The other day I was out for lunch with a friend who was wearing a great shade of lipstick. When she handed me the tube so I could check out the name, I couldn’t see it. I held it at arm’s length and squinted, the letters barely coming into focus. “Look at you”, she giggled. “You can’t see!”
I have to admit, lately it’s been a bit of a struggle to do my beloved New York Times crossword puzzle. Not because the clues are getting more difficult, but because the words are getting a little fuzzy. I’ve noticed other weird things too. Like when I sleep on my side, the indentations from my pillow are likely to stick around on my face for a good part of the day. I think I’m starting to see the beginning of jowls and I’ve started doing that thing in the mirror, where I pull back on my cheekbones to remember how I looked ten years ago, when my skin had a much better memory and didn’t leave a stubborn road map of sheet marks on my face.

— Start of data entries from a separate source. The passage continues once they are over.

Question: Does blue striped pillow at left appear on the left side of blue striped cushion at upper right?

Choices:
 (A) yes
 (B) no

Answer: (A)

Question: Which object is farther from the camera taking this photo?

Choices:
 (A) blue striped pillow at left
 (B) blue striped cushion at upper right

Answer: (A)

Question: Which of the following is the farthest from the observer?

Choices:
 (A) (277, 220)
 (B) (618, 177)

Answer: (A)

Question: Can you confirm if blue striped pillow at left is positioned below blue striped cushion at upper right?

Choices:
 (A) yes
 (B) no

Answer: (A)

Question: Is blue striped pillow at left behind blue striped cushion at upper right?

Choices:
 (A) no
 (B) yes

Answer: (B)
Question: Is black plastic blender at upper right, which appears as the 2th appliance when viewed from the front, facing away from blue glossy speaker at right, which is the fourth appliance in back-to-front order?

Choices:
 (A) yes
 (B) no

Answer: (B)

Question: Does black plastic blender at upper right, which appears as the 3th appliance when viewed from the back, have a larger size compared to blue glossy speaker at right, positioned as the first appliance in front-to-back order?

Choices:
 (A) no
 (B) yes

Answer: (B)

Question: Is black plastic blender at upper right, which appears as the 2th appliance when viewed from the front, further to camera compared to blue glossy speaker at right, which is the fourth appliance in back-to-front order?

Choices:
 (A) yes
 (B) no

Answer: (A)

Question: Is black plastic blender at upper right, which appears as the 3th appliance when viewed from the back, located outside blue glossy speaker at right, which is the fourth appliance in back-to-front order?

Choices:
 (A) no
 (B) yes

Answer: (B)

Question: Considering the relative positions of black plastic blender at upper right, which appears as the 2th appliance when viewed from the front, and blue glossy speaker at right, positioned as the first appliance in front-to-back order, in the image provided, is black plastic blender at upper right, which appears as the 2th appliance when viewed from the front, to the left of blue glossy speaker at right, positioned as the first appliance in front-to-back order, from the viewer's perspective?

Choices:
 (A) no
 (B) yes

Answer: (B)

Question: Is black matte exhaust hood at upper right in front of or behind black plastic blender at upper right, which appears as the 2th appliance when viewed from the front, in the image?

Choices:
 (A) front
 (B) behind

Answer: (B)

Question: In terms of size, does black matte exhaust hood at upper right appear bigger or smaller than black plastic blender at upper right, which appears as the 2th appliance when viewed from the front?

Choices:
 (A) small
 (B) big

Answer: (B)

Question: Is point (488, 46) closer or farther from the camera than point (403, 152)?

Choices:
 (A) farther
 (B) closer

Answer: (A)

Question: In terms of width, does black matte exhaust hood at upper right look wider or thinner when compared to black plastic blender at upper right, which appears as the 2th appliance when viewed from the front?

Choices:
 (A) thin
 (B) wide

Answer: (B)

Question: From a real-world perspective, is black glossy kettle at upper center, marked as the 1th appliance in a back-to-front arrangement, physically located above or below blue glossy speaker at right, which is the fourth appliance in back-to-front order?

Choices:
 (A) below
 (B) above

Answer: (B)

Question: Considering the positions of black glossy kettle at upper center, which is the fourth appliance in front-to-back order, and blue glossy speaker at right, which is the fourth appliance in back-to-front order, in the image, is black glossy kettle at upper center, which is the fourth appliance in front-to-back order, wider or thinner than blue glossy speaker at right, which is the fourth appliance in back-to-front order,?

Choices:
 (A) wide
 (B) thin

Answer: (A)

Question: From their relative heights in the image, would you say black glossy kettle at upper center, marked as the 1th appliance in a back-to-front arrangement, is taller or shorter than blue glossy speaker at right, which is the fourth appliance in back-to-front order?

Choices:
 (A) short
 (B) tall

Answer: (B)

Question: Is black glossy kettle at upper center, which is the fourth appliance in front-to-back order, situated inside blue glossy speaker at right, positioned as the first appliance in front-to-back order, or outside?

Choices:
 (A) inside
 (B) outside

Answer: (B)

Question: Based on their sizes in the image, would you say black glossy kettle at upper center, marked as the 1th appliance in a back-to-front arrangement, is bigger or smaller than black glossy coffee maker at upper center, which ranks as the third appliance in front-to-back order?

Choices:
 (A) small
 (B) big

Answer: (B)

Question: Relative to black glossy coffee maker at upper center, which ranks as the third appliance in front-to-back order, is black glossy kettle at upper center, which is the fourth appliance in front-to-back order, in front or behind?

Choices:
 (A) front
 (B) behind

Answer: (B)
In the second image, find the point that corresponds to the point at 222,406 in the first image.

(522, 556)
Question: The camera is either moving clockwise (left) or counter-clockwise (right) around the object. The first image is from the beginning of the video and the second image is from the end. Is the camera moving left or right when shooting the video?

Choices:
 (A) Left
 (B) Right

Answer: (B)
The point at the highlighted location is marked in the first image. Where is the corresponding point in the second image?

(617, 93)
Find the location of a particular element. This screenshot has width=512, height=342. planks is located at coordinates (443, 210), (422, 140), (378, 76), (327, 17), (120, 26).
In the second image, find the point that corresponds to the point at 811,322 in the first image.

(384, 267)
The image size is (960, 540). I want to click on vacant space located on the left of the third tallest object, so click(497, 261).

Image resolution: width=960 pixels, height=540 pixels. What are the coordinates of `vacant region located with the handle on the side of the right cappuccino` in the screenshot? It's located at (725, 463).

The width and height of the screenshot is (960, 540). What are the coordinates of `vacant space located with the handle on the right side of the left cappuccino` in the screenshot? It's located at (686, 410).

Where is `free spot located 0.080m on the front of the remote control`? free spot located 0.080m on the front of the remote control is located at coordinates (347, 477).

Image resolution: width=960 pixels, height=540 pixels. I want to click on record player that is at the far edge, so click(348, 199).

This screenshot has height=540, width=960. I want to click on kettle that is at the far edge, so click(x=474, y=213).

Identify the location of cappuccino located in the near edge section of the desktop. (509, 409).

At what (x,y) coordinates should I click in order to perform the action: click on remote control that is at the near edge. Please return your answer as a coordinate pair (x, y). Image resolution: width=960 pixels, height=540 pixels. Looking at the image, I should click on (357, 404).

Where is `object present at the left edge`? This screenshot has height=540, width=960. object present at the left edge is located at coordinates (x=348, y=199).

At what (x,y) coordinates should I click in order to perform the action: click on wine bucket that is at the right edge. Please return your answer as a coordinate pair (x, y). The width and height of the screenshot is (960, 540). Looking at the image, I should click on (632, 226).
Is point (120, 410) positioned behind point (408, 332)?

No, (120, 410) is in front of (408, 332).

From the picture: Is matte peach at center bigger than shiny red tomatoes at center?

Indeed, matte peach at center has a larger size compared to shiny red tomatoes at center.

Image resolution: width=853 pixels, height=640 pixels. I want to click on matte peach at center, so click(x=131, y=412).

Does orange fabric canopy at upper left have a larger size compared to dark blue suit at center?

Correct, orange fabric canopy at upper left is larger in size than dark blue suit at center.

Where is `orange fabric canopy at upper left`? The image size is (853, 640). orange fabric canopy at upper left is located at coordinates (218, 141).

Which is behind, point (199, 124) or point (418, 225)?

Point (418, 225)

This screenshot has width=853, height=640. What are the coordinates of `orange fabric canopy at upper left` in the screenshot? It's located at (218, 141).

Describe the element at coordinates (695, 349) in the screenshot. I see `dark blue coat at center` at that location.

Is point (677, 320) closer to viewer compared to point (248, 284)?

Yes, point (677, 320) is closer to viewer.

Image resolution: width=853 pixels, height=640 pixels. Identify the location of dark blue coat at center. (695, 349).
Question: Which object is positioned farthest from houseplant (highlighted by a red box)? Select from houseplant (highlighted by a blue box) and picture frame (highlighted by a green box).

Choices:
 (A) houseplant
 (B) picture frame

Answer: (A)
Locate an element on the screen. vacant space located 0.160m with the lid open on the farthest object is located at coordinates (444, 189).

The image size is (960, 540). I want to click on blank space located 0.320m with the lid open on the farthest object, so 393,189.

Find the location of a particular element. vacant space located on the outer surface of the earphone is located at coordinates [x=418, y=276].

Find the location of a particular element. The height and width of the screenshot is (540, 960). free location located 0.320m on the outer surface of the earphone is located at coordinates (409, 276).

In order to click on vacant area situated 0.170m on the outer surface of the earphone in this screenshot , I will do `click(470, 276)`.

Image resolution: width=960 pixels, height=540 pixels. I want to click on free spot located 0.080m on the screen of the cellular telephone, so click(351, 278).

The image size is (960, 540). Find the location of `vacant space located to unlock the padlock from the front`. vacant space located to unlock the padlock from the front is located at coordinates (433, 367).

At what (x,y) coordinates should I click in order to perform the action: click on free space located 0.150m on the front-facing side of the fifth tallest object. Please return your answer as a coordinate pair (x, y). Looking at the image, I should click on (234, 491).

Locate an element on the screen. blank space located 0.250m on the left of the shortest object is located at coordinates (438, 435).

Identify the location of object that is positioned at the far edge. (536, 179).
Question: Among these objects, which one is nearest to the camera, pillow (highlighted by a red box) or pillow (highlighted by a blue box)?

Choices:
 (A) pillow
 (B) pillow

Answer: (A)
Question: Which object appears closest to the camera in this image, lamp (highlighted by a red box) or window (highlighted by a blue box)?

I turned 44 a couple of weeks ago, which, if we consider that the average Canadian woman lives to be about 84 years old, puts me very firmly at middle age.
I don’t quite know when it happened, because I swear I was just 20 years old, drinking Long Island Iced Teas at Blue Dog and stressing about final exams at McGill.
But here I am, the mother of three high schoolers, five years past my own 20th high school reunion and 30 years past my first foray on the metro to go see a new movie called The Breakfast Club.
I can’t believe I’m old enough to have done anything 30 years ago.
It’s all happened so insanely, dizzyingly fast. And I can’t help but think that I’m a little responsible for making the time pass so quickly. For so much of my life, I’ve been in a rush to get to the next destination on my life map. I couldn’t wait to get out of school and start working. At 24, I was anxious to get hitched and start married life. When I struggled with infertility, I wanted to fast forward past anxiety-provoking pregnancy and get to the baby part, and when I finally had those babies, I remember consoling screaming infant twins at 3 am, desperate to get past the newborn days so I could get some sleep. I’ve prayed for the end of countless cold, dark winters and counted the days until I could hear the delicious dripping of melting snow. I’ve even wished for the end of summer and the return of schedules and routines. Bring on the next stage, the easier stuff; the part where I can breathe and enjoy and be in the moment.
Middle age may be accompanied by lousy vision, but it’s also allowed me to see some things more clearly.
I know now that in my race against the clock, I missed out on some pretty precious moments. I never imagined how much I’d miss tiny feet kicking inside my belly and how quickly those helpless newborns would grow into self-sufficient teenagers. I wish, now, that I could go back in time to those nights that seemed painful and endless and cuddle those babies for a few more minutes. I wish that I’d been more in those moments instead of rushing to the next.
I can’t stop the clock, but I’m going to make sure that I spend the next half of my life slowing down time. I’m going to breathe and embrace, even when, especially when, I feel like the floor’s falling out from under me. I will live in the moments instead of just passing through them. And I might even put on a pair of reading glasses and appreciate the beauty of a winter storm. A Long Island Iced Tea might help with that.